What's going on?
According to data out on Monday, the amount borrowed by businesses and households in the UK in the previous year fell for the first time since mid-2013, perhaps reflecting the uncertain future of Britain’s economy.
What does this mean?
To some extent, this news is expected: late last year, British banks announced plans to begin scaling back their lending in some areas. Consumer credit had been expanding rapidly, leading to concerns that some people would be unable to meet repayments as interest rates slowly began to increase. That merits an interesting comparison to the US, where the level of consumer debt is still growing ($13 trillion at the last count!) despite a slow but steady rise in rates.
Borrowing by businesses in the UK is also declining, which many analysts attribute to companies reacting to the uncertainty surrounding Brexit by keeping their wallets closed.
Why should I care?
For markets: Less borrowing could mean interest rates remain lower for longer.
Economies typically grow more quickly when people and companies are borrowing more money (essentially because they then have more money to spend). This is, to some extent, what’s happening in the US right now – and it’s partly why the US Federal Reserve has raised its target interest rate numerous times. In the UK, however, a reduction in borrowing makes it less likely that the Bank of England will also increase interest rates (although there are other factors, like high inflation, that mean it may increase them anyway).

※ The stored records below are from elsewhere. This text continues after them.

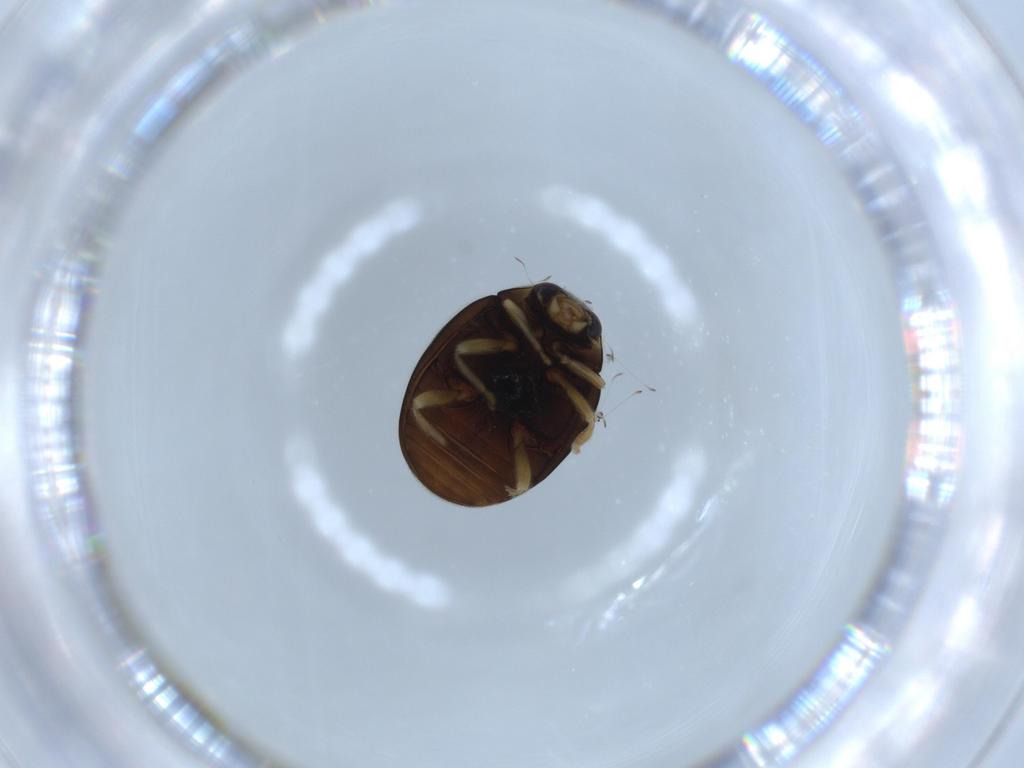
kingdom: Animalia
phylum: Arthropoda
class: Insecta
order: Coleoptera
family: Coccinellidae
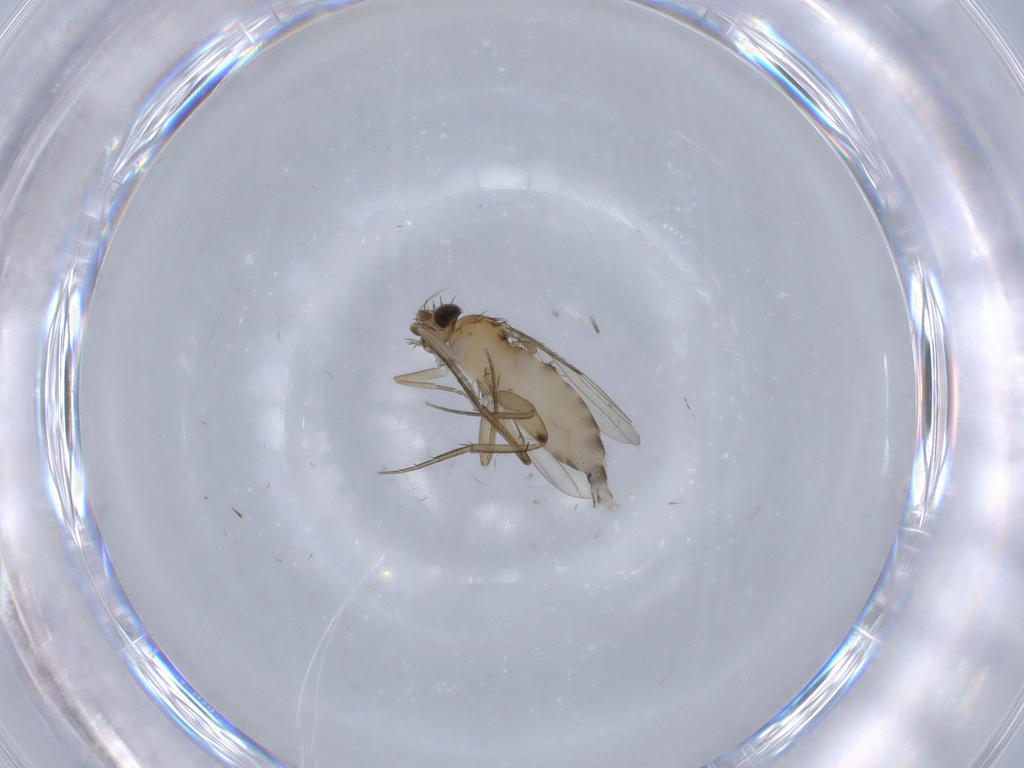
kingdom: Animalia
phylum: Arthropoda
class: Insecta
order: Diptera
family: Phoridae
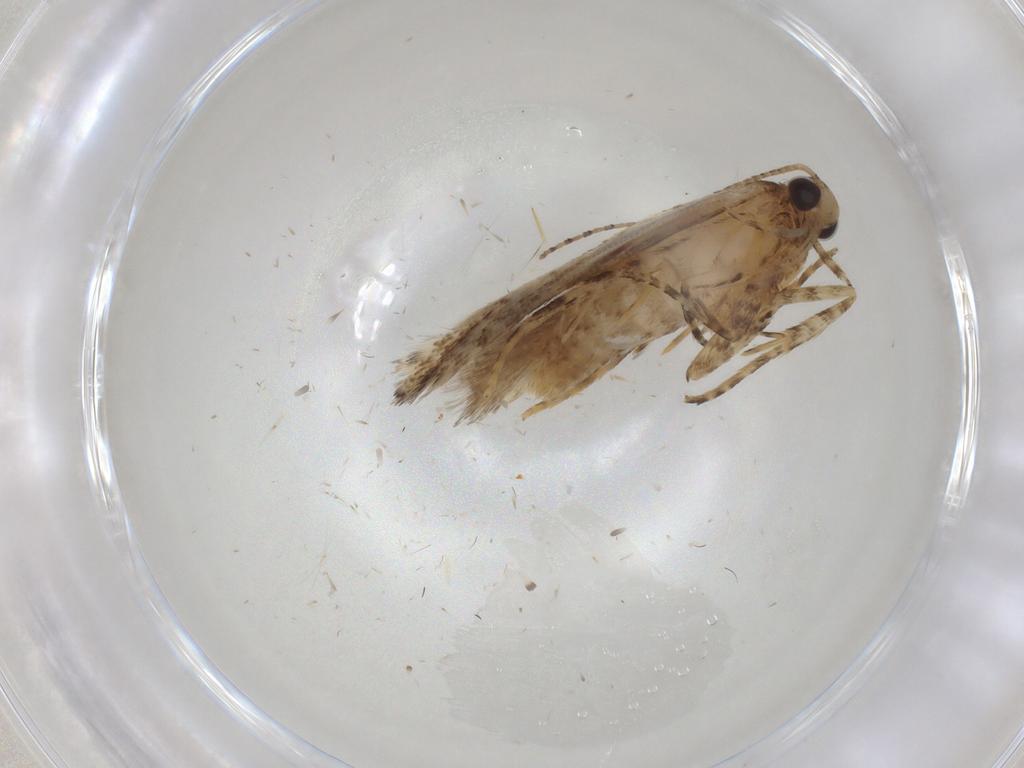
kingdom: Animalia
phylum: Arthropoda
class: Insecta
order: Lepidoptera
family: Gelechiidae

For you personally: Be careful with your savings, now…
Even though real incomes are being squeezed by inflation, Brits’ overall level of spending was about the same last year as the year before. But since consumer credit is contracting, that implies that they’re dipping into their savings to pay for that spending. While it’s often hard to tighten your belt, take care not to whittle away at your rainy day fund – wherever you are!